- WORK INSTRUCTIONS
Go through the listing below and write out exactly the lines from the one that mentions "Figure 10. Tolerable" through the one that mentions "Table 2. WoS papers published in the years", minus the pictures.
=== SUPPLIED INFORMATION ===
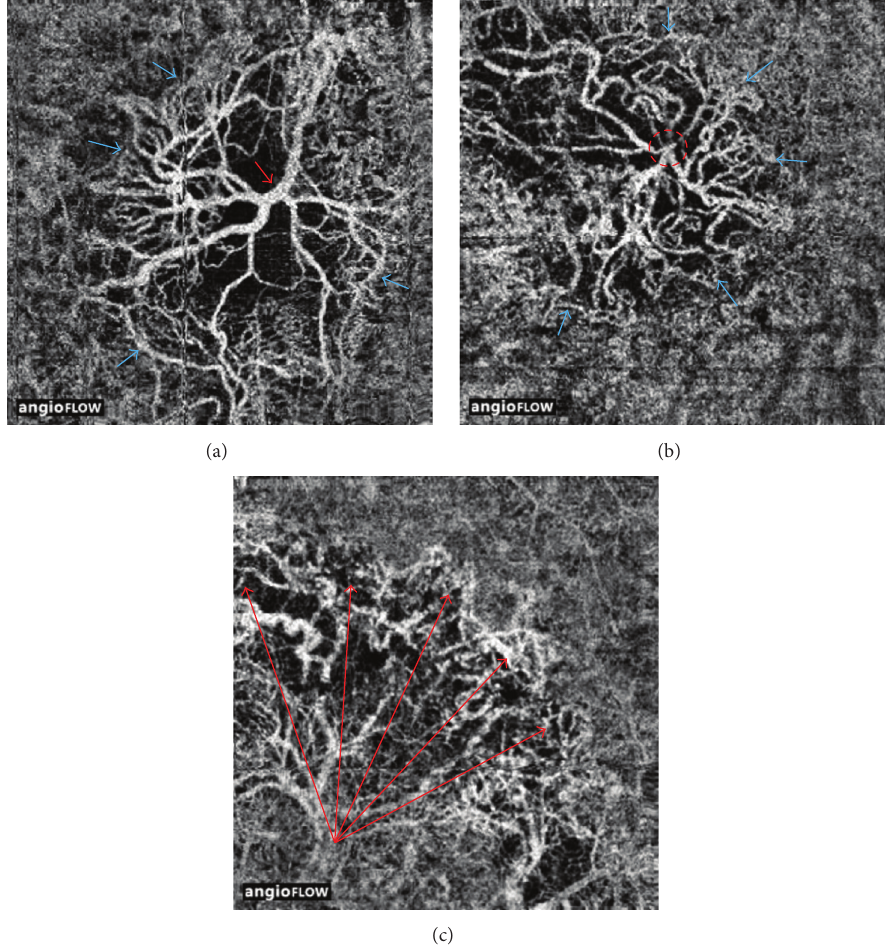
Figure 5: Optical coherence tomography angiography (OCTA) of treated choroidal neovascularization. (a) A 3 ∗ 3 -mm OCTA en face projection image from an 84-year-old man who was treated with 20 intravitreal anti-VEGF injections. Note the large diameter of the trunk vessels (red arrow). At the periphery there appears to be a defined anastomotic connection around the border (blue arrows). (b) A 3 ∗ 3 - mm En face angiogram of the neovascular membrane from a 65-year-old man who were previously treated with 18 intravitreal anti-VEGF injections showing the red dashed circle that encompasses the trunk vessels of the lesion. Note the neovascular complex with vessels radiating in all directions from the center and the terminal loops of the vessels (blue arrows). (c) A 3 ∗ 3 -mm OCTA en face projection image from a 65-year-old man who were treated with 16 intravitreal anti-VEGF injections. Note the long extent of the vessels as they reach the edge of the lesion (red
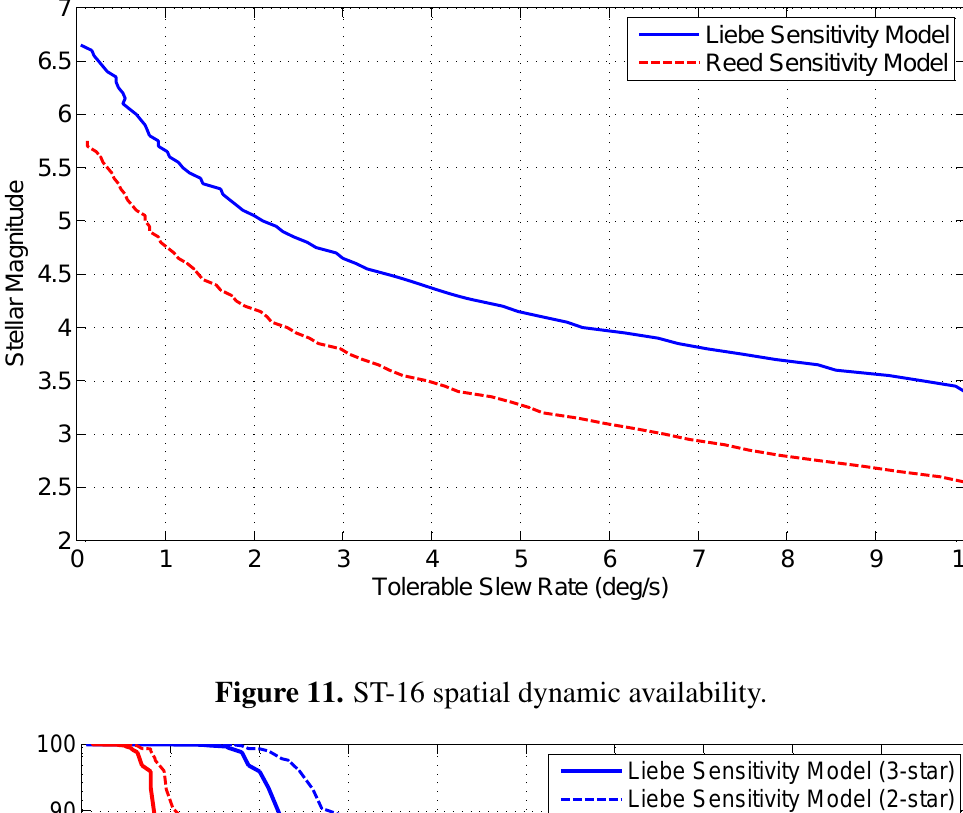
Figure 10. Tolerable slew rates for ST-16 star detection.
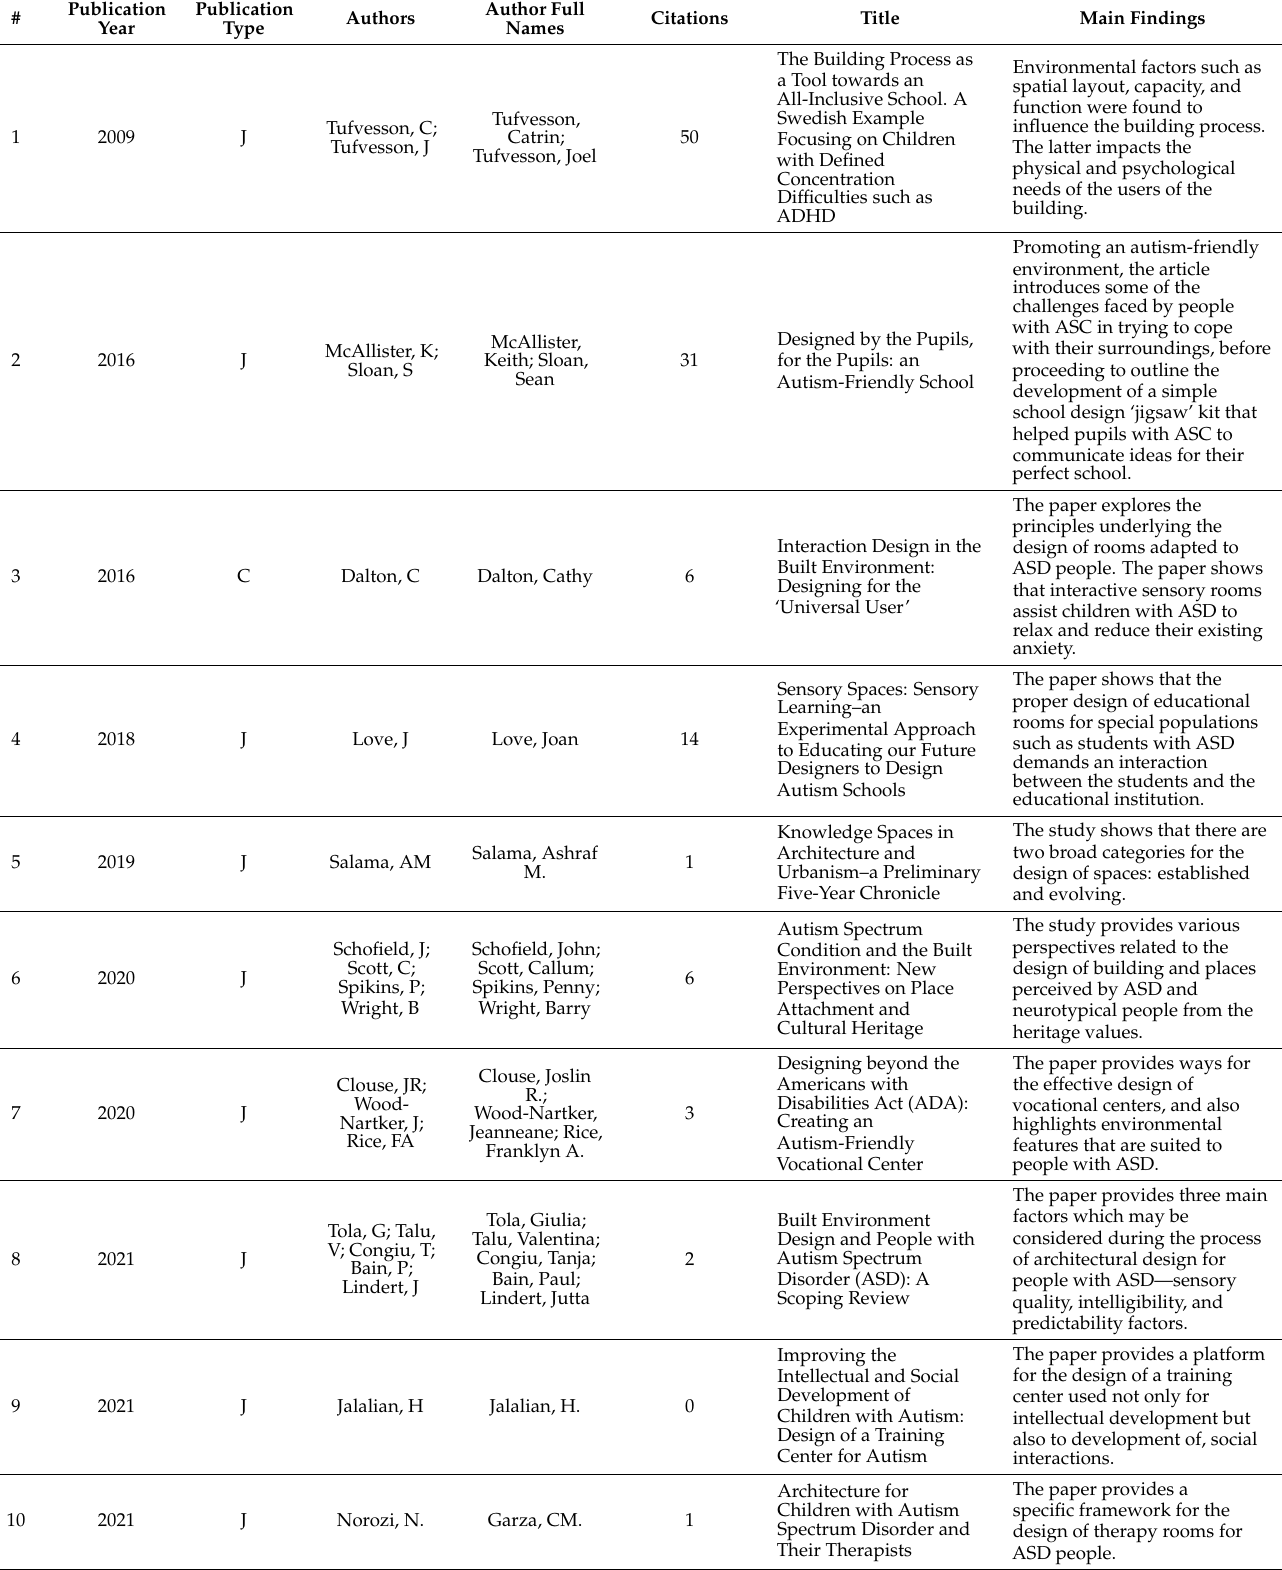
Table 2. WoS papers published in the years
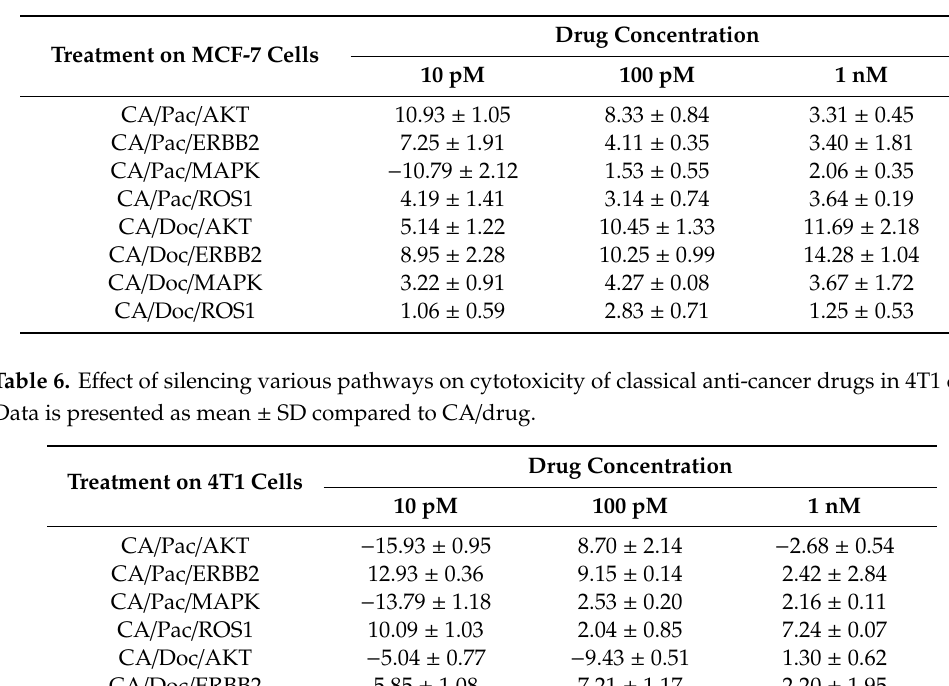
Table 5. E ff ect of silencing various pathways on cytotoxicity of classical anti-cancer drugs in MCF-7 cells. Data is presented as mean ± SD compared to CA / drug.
===
- SOLUTION BELOW
Figure 10. Tolerable slew rates for ST-16 star detection.
Table 2. WoS papers published in the years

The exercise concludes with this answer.